What few envy is the scant roll of honour in terms of Afcons. Morocco have a single title to their name, six fewer than Egypt, no more than Congo-Brazzaville or Zambia. And it’s been half a century since a Morocco team returned home from Ethiopia with an Afcon trophy to show off to the fan base.
That’s a long drought, as current manager Walid Regragui acknowledges: “We’ve been waiting a long time for this trophy, and I would not be telling the truth if I said there is no pressure.”
Some of it comes from his immediate bosses, whose building of state-of-the-art resources, from stadiums to academies has moved at pace, with the idea that investment will pay off at this Afcon, at the 2026 World Cup, where Morocco hope to at least emulate their last-four finish from Qatar 2022, and during their co-hosting of the 2030 World Cup.
“Right now, we are a match for any country in the world [in terms of facilities],” Regragui told L’Equipe. “It’s amazing what has been done in a relatively short period of time.”
His squad mixes experienced players, led by Paris Saint-Germain’s Achraf Hakimi – now in the last stages of his recuperation from a calf injury sustained on club duty six weeks ago – with the youthful zest of the likes of Eliesse Ben Seghir of Bayer Leverkusen and the Sunderland winger Chemsdine Talbi.

It’s a first major tournament for Real Madrid’s Brahim Diaz, perhaps the most high-profile of the dual-national players Regragui has assiduously courted and persuaded to commit to Morocco when they might have chosen a European country they were eligible for, in Brahim’s case Spain.
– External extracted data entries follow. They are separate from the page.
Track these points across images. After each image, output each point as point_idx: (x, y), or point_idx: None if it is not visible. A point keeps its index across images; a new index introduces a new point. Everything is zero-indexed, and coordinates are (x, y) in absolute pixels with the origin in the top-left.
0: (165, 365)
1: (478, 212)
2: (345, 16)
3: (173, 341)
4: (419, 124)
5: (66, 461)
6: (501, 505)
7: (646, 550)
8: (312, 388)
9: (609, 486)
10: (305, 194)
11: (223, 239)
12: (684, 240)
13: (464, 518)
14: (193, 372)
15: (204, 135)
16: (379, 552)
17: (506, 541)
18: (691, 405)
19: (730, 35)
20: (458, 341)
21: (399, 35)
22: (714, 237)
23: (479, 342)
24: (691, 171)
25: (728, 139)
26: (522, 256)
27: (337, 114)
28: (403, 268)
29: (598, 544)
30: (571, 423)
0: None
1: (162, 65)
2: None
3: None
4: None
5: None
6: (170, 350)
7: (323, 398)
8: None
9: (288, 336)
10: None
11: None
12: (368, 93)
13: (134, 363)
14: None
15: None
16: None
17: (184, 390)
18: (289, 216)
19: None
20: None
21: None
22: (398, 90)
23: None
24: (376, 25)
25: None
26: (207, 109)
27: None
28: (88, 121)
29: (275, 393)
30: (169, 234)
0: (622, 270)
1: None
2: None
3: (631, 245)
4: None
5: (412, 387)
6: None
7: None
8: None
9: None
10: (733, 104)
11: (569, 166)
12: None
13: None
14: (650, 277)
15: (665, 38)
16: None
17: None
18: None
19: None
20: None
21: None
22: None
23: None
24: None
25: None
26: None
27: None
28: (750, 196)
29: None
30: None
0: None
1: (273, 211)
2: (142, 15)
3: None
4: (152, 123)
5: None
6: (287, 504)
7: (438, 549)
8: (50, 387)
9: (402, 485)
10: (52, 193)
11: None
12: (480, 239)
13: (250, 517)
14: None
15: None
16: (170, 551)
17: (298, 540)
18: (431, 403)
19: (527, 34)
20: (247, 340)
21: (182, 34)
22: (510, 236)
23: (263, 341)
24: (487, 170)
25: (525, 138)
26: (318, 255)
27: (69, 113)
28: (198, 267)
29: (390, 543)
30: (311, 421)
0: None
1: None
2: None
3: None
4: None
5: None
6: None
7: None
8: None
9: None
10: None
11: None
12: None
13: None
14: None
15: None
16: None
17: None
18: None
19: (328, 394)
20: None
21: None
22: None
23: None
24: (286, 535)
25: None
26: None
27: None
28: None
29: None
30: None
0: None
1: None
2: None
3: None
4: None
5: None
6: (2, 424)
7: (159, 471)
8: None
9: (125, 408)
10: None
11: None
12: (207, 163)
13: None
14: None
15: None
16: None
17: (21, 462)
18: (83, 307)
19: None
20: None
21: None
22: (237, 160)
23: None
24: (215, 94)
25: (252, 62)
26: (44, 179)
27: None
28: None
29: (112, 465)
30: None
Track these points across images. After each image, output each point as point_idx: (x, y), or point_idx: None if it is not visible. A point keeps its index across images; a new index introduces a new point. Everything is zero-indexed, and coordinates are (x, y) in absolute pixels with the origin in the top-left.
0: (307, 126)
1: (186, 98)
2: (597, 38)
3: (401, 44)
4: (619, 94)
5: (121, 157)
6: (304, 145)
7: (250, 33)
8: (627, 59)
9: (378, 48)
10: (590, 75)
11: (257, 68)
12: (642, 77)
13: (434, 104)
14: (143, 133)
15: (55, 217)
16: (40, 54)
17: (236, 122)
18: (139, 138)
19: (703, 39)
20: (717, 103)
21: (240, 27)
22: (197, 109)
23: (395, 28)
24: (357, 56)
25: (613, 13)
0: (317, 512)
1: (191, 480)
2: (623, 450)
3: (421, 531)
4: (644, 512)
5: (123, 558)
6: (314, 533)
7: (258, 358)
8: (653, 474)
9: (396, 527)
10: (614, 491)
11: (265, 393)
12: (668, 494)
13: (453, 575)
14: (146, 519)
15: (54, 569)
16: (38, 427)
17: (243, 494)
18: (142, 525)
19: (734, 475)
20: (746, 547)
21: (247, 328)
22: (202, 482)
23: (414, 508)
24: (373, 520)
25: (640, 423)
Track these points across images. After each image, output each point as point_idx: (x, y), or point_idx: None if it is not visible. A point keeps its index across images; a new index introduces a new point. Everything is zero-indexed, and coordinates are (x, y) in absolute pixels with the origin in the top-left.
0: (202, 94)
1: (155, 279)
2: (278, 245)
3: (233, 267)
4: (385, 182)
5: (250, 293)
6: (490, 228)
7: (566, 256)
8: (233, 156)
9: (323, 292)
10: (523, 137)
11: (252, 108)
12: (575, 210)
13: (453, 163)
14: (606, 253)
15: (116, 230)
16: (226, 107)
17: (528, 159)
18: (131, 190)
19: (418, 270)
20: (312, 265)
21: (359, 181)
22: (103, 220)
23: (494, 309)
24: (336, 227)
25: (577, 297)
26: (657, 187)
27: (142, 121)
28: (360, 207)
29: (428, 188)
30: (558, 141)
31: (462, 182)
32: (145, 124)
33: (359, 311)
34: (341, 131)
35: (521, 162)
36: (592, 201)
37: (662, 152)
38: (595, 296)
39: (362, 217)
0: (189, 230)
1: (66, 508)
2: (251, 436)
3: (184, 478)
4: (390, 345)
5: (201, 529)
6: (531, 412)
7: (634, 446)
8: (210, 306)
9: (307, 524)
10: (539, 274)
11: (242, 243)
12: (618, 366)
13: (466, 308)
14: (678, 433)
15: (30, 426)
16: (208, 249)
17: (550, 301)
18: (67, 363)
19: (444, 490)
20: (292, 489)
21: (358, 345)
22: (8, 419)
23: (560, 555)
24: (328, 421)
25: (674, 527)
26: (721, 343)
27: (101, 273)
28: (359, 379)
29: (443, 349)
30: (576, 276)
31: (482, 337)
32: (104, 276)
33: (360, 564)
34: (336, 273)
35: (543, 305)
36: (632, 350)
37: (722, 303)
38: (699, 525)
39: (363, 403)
If the Comoros are unlikely to resist too long on match day one, stiffer challenges lie ahead. Like from Senegal. Or defending champions Ivory Coast. Or the Nigeria of Victor Osimhen.
There must be confidence that a rising Algeria, still with Riyad Mahrez in the captaincy, can only do better than the group-stage exits of the last Afcons: any Algerian collision with their Moroccan neighbours in the knockout phase would be highly charged, on and off the pitch.
Assuming Regragui’s team top their group and progress through the first knockout round, then the next opponents might easily be South Africa, who out-thought and eliminated the Atlas Lions at the 2023 Afcon, or Egypt.
For Egypt’s Pharaohs, ambition is always set high, not least in the month that Mohamed Salah’s relationship with Liverpool suffered some ruptures, from which his compatriots believe a benefit might flow to the national team.
Salah’s Afcon history is one of dramatic ups and downs, including two losing finals and, two winters ago, fierce criticism that an injury in the group stage led him to go back to his club early, amid perceptions Liverpool was his priority.
The mood is different now. Egypt is Salah’s principal focus. And at 33, he is running out of time to achieve the Afcon title that has so far eluded one of Africa’s very greatest stars.